→ **Data extracted from a collection**:
******************************

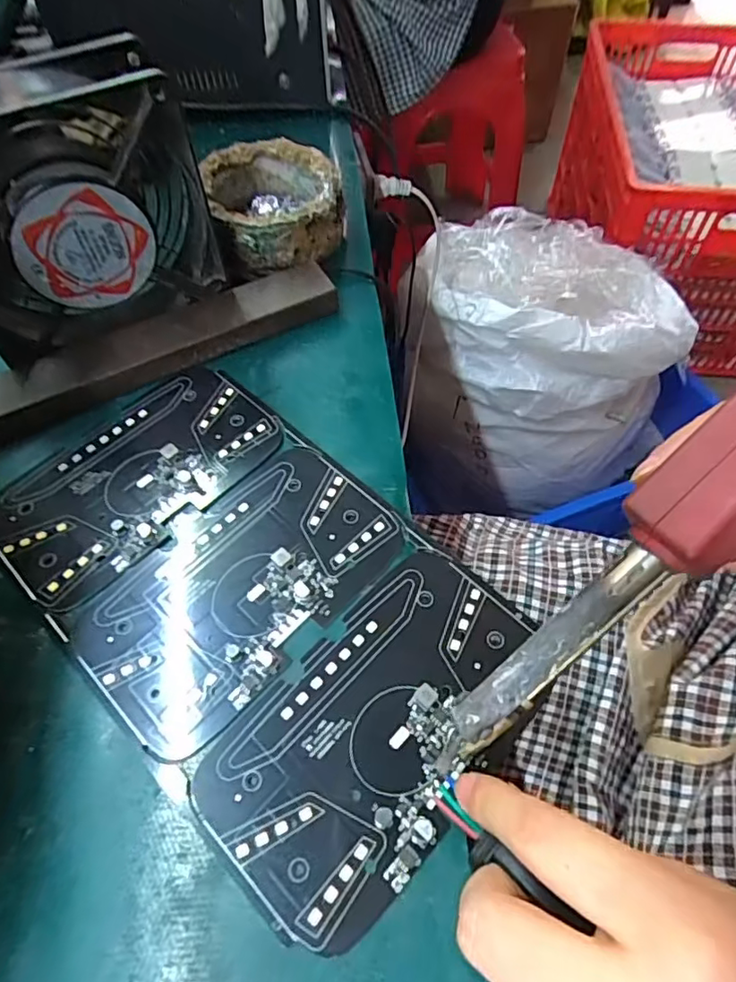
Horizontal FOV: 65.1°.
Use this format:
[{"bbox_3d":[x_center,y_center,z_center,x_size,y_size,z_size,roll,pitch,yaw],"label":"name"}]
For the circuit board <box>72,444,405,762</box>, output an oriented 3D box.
[{"bbox_3d":[-0.052,0.036,0.240,0.078,0.004,0.129,37,66,21],"label":"circuit board"}]

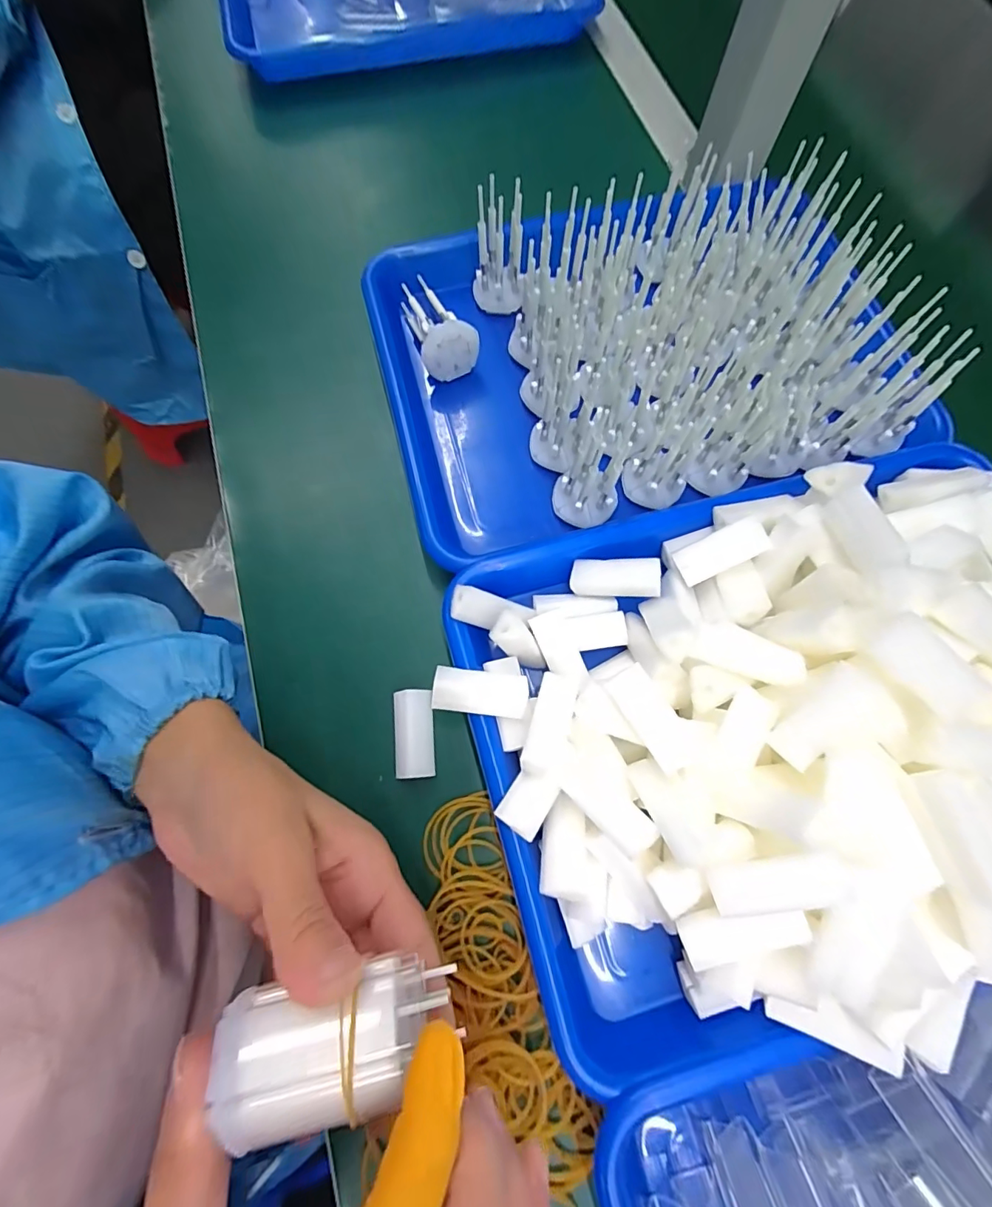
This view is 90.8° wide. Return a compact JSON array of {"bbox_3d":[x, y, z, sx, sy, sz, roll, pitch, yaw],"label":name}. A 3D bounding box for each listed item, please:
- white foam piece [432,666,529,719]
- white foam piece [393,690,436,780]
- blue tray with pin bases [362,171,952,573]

******************************

Print the records above exactly as they stand, but leave out the pictures.

Horizontal FOV: 65.1°.
Use this format:
[{"bbox_3d":[x_center,y_center,z_center,x_size,y_size,z_size,roll,pitch,yaw],"label":"name"}]
For the circuit board <box>72,444,405,762</box>, output an oriented 3D box.
[{"bbox_3d":[-0.052,0.036,0.240,0.078,0.004,0.129,37,66,21],"label":"circuit board"}]

This view is 90.8° wide. Return a compact JSON array of {"bbox_3d":[x, y, z, sx, sy, sz, roll, pitch, yaw],"label":name}. A 3D bounding box for each listed item, please:
- white foam piece [432,666,529,719]
- white foam piece [393,690,436,780]
- blue tray with pin bases [362,171,952,573]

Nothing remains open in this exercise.